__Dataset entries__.
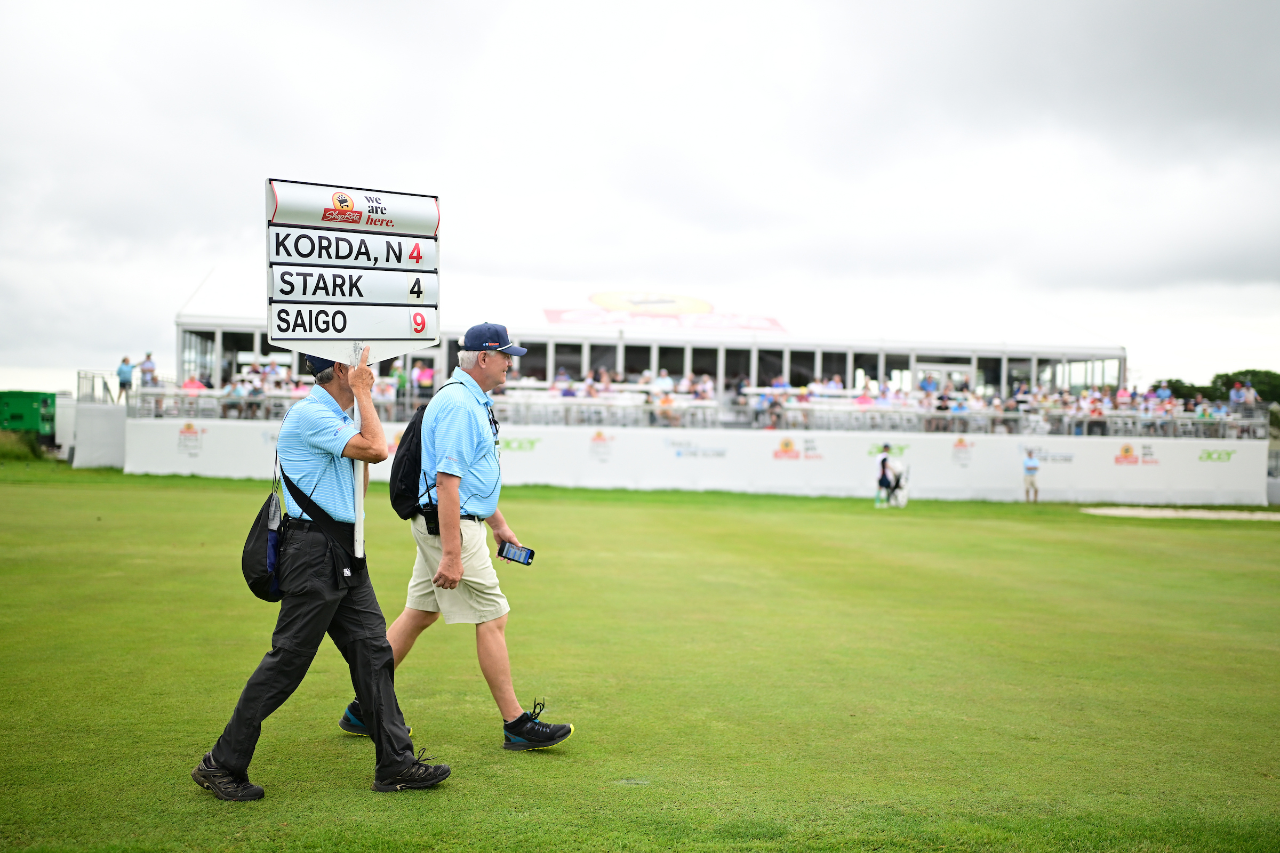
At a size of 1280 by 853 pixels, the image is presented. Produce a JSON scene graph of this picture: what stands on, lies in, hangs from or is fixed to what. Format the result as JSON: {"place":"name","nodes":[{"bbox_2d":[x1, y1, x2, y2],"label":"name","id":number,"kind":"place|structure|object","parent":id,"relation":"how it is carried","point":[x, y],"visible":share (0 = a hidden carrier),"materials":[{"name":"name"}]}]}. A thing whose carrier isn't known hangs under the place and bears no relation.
{"place":"outdoors","nodes":[
{"label":"outdoors","id":0,"kind":"place"},
{"bbox_2d":[62,396,127,467],"label":"white wall","id":1,"kind":"structure","parent":0,"point":[96,451],"materials":[{"name":"white"}]},
{"bbox_2d":[76,369,126,404],"label":"railing","id":2,"kind":"object","parent":1,"relation":"attached to","point":[78,376],"visible":0.74,"materials":[{"name":"metal"}]},
{"bbox_2d":[0,465,1279,852],"label":"lawn","id":3,"kind":"structure","parent":0,"point":[61,493],"materials":[{"name":"green plant"}]},
{"bbox_2d":[187,344,450,799],"label":"man","id":4,"kind":"object","parent":3,"relation":"on","point":[226,752],"visible":0.97},
{"bbox_2d":[242,488,285,602],"label":"bag","id":5,"kind":"object","parent":4,"relation":"hanging from","point":[256,551],"visible":0.77,"materials":[{"name":"black fabric"}]},
{"bbox_2d":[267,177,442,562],"label":"sign","id":6,"kind":"object","parent":4,"relation":"in","point":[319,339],"visible":0.94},
{"bbox_2d":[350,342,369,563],"label":"pole","id":7,"kind":"object","parent":4,"relation":"in","point":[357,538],"visible":0.66,"materials":[{"name":"white metal"}]},
{"bbox_2d":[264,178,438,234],"label":"sign","id":8,"kind":"object","parent":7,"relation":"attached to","point":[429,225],"visible":0.97,"materials":[{"name":"white"}]},
{"bbox_2d":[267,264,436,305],"label":"sign","id":9,"kind":"object","parent":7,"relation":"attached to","point":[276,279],"visible":0.96,"materials":[{"name":"white"}]},
{"bbox_2d":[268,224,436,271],"label":"sign","id":10,"kind":"object","parent":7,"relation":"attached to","point":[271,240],"visible":0.96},
{"bbox_2d":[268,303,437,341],"label":"sign","id":11,"kind":"object","parent":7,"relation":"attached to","point":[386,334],"visible":0.96,"materials":[{"name":"white"}]},
{"bbox_2d":[336,325,572,751],"label":"man","id":12,"kind":"object","parent":3,"relation":"on","point":[484,361],"visible":0.94},
{"bbox_2d":[390,384,455,521],"label":"backpack","id":13,"kind":"object","parent":12,"relation":"on","point":[394,476],"visible":0.43,"materials":[{"name":"black fabric"}]},
{"bbox_2d":[419,500,441,536],"label":"radio","id":14,"kind":"object","parent":12,"relation":"hanging from","point":[432,523],"visible":0.64,"materials":[{"name":"black plastic"}]},
{"bbox_2d":[497,540,534,565],"label":"smartphone","id":15,"kind":"object","parent":12,"relation":"in","point":[514,553],"visible":0.97,"materials":[{"name":"black glass"}]},
{"bbox_2d":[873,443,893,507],"label":"person","id":16,"kind":"object","parent":3,"relation":"on","point":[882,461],"visible":0.98},
{"bbox_2d":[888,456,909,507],"label":"golf bag","id":17,"kind":"object","parent":3,"relation":"on","point":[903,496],"visible":0.82,"materials":[{"name":"white"}]},
{"bbox_2d":[1021,450,1039,502],"label":"person","id":18,"kind":"object","parent":3,"relation":"on","point":[1033,466],"visible":0.98},
{"bbox_2d":[1080,505,1279,520],"label":"sand bunker","id":19,"kind":"object","parent":3,"relation":"in","point":[1243,516],"visible":0.79,"materials":[{"name":"beige sand"}]},
{"bbox_2d":[1,0,1279,396],"label":"sky","id":20,"kind":"structure","parent":0,"point":[750,195],"materials":[{"name":"grey"}]},
{"bbox_2d":[126,417,1273,504],"label":"wall","id":21,"kind":"structure","parent":0,"point":[860,436],"materials":[{"name":"white"}]},
{"bbox_2d":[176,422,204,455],"label":"wall logo","id":22,"kind":"object","parent":21,"relation":"attached to","point":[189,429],"visible":0.97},
{"bbox_2d":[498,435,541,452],"label":"wall logo","id":23,"kind":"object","parent":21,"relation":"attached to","point":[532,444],"visible":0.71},
{"bbox_2d":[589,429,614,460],"label":"sign","id":24,"kind":"object","parent":21,"relation":"attached to","point":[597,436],"visible":0.97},
{"bbox_2d":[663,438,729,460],"label":"wall logo","id":25,"kind":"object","parent":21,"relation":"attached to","point":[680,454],"visible":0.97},
{"bbox_2d":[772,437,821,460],"label":"logo sign","id":26,"kind":"object","parent":21,"relation":"attached to","point":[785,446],"visible":0.97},
{"bbox_2d":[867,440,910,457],"label":"wall logo","id":27,"kind":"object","parent":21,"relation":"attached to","point":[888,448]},
{"bbox_2d":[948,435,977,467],"label":"wall logo","id":28,"kind":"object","parent":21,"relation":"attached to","point":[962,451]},
{"bbox_2d":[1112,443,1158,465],"label":"sign","id":29,"kind":"object","parent":21,"relation":"attached to","point":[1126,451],"visible":0.96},
{"bbox_2d":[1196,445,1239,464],"label":"wall logo","id":30,"kind":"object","parent":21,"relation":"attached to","point":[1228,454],"visible":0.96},
{"label":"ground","id":31,"kind":"structure","parent":0},
{"bbox_2d":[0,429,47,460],"label":"shrub","id":32,"kind":"object","parent":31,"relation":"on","point":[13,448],"visible":0.68,"materials":[{"name":"green plant"}]},
{"bbox_2d":[0,390,56,441],"label":"green container","id":33,"kind":"object","parent":31,"relation":"on","point":[29,414],"visible":0.76,"materials":[{"name":"green metal"}]},
{"bbox_2d":[130,259,1270,480],"label":"grandstand","id":34,"kind":"object","parent":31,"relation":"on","point":[1033,367],"visible":0.57,"materials":[{"name":"white"}]},
{"bbox_2d":[115,355,135,401],"label":"person","id":35,"kind":"object","parent":34,"relation":"on","point":[126,374],"visible":0.87},
{"bbox_2d":[138,352,157,388],"label":"person","id":36,"kind":"object","parent":34,"relation":"on","point":[149,369],"visible":0.84},
{"bbox_2d":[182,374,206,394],"label":"person","id":37,"kind":"object","parent":34,"relation":"on","point":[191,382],"visible":0.46},
{"bbox_2d":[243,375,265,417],"label":"person","id":38,"kind":"object","parent":34,"relation":"on","point":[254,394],"visible":0.78},
{"bbox_2d":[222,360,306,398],"label":"crowd","id":39,"kind":"object","parent":34,"relation":"on","point":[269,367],"visible":0.34},
{"bbox_2d":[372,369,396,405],"label":"person","id":40,"kind":"object","parent":34,"relation":"on","point":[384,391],"visible":0.71},
{"bbox_2d":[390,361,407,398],"label":"person","id":41,"kind":"object","parent":34,"relation":"on","point":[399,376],"visible":0.68},
{"bbox_2d":[411,361,434,394],"label":"person","id":42,"kind":"object","parent":34,"relation":"on","point":[419,379],"visible":0.76},
{"bbox_2d":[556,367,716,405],"label":"crowd","id":43,"kind":"object","parent":34,"relation":"on","point":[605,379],"visible":0.4},
{"bbox_2d":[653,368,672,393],"label":"person","id":44,"kind":"object","parent":34,"relation":"on","point":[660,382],"visible":0.64},
{"bbox_2d":[540,289,787,332],"label":"banner","id":45,"kind":"object","parent":34,"relation":"attached to","point":[549,314],"visible":0.94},
{"bbox_2d":[128,384,1275,436],"label":"railing","id":46,"kind":"object","parent":34,"relation":"attached to","point":[943,414],"visible":0.58,"materials":[{"name":"metal"}]},
{"bbox_2d":[134,368,1270,435],"label":"crowd","id":47,"kind":"object","parent":34,"relation":"on","point":[239,391],"visible":0.38},
{"bbox_2d":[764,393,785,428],"label":"person","id":48,"kind":"object","parent":34,"relation":"on","point":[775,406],"visible":0.79},
{"bbox_2d":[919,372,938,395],"label":"person","id":49,"kind":"object","parent":34,"relation":"on","point":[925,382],"visible":0.73},
{"bbox_2d":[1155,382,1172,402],"label":"person","id":50,"kind":"object","parent":34,"relation":"on","point":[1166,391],"visible":0.67},
{"bbox_2d":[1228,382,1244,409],"label":"person","id":51,"kind":"object","parent":34,"relation":"on","point":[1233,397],"visible":0.79},
{"bbox_2d":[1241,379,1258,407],"label":"person","id":52,"kind":"object","parent":34,"relation":"on","point":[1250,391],"visible":0.77},
{"bbox_2d":[1148,378,1207,402],"label":"tree","id":53,"kind":"object","parent":31,"relation":"on","point":[1176,382],"visible":0.34,"materials":[{"name":"green plant"}]},
{"bbox_2d":[1210,369,1279,403],"label":"tree","id":54,"kind":"object","parent":31,"relation":"on","point":[1218,376],"visible":0.52,"materials":[{"name":"green plant"}]}
]}

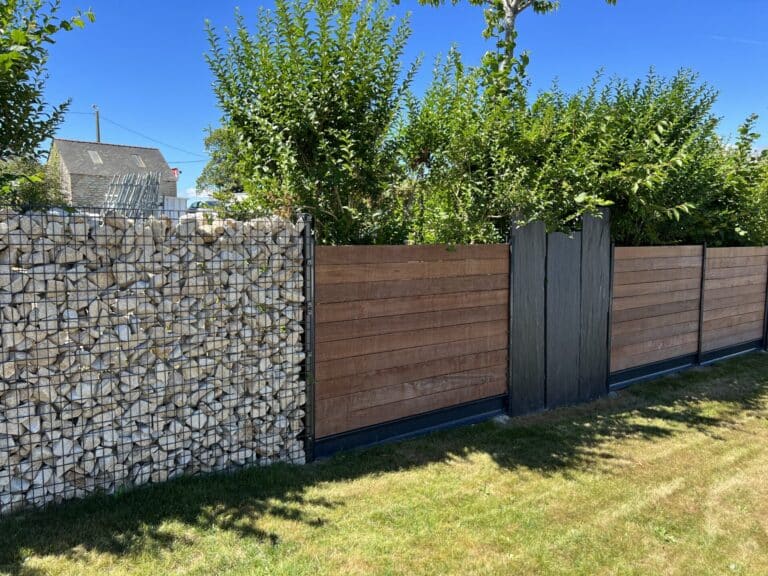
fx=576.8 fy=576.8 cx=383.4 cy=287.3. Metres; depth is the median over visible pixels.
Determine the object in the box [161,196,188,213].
white container
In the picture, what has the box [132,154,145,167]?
skylight
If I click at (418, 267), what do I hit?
wooden fence
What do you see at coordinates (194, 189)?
cloud
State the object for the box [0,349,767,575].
lawn
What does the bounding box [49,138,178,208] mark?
stone house
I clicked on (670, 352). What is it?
wooden fence
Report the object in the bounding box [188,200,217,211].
car
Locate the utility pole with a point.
(97, 118)
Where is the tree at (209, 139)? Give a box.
[196,123,247,193]
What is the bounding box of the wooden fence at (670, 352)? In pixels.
[612,242,767,390]
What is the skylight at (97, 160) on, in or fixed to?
in the stone house
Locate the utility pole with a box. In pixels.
[92,104,100,141]
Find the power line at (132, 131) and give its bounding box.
[85,110,205,159]
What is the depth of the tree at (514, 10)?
8.50 m
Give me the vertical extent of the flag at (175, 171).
0.894 m
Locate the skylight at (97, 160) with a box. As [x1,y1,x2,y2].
[87,150,102,164]
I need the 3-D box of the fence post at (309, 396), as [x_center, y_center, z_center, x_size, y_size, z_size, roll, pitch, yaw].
[-0.622,0.433,4.704,0.093,2.007,0.138,-4,7,-37]
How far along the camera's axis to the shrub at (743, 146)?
9.78 m
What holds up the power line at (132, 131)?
attached to the utility pole
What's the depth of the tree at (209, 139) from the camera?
29.32 m
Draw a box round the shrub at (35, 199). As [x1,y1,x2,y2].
[0,155,69,208]
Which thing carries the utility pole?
on the ground
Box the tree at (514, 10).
[411,0,616,96]
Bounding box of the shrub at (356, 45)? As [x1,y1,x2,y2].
[200,0,422,244]
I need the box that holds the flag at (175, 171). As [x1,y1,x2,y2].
[171,167,179,177]
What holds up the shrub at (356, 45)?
on the ground
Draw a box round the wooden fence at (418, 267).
[314,241,507,458]
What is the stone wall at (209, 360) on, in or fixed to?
on the lawn at (665, 409)
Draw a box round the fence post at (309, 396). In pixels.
[302,216,314,460]
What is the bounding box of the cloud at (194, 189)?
[184,187,214,199]
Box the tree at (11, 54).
[0,0,95,194]
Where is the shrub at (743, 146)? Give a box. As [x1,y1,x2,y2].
[701,111,767,246]
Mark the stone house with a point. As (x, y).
(150, 150)
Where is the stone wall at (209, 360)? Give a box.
[1,203,310,514]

__Your objective__. The lines from the one containing "Locate the utility pole with a box." through the last line of the records are the answer; set them down exactly and add nothing.

__Solution to this problem__.
Locate the utility pole with a box. In pixels.
[92,104,100,141]
Find the power line at (132, 131) and give its bounding box.
[85,110,205,159]
What is the depth of the tree at (514, 10)?
8.50 m
Give me the vertical extent of the flag at (175, 171).
0.894 m
Locate the skylight at (97, 160) with a box. As [x1,y1,x2,y2].
[87,150,102,164]
I need the 3-D box of the fence post at (309, 396), as [x_center, y_center, z_center, x_size, y_size, z_size, roll, pitch, yaw].
[-0.622,0.433,4.704,0.093,2.007,0.138,-4,7,-37]
How far along the camera's axis to the shrub at (743, 146)?
9.78 m
What holds up the power line at (132, 131)?
attached to the utility pole
What's the depth of the tree at (209, 139) from the camera?
29.32 m
Draw a box round the shrub at (35, 199). As [x1,y1,x2,y2].
[0,155,69,208]
Which thing carries the utility pole?
on the ground
Box the tree at (514, 10).
[411,0,616,96]
Bounding box of the shrub at (356, 45)? As [x1,y1,x2,y2].
[200,0,422,244]
I need the box that holds the flag at (175, 171). As [x1,y1,x2,y2].
[171,167,179,177]
What holds up the shrub at (356, 45)?
on the ground
Draw a box round the wooden fence at (418, 267).
[314,241,507,458]
What is the stone wall at (209, 360) on, in or fixed to?
on the lawn at (665, 409)
Draw a box round the fence post at (309, 396). In pixels.
[302,216,314,460]
What is the bounding box of the cloud at (194, 189)?
[184,187,214,199]
Box the tree at (11, 54).
[0,0,95,194]
Where is the shrub at (743, 146)? Give a box. As [x1,y1,x2,y2].
[701,111,767,246]
Mark the stone house with a point. As (x, y).
(150, 150)
Where is the stone wall at (209, 360)? Give a box.
[1,203,310,514]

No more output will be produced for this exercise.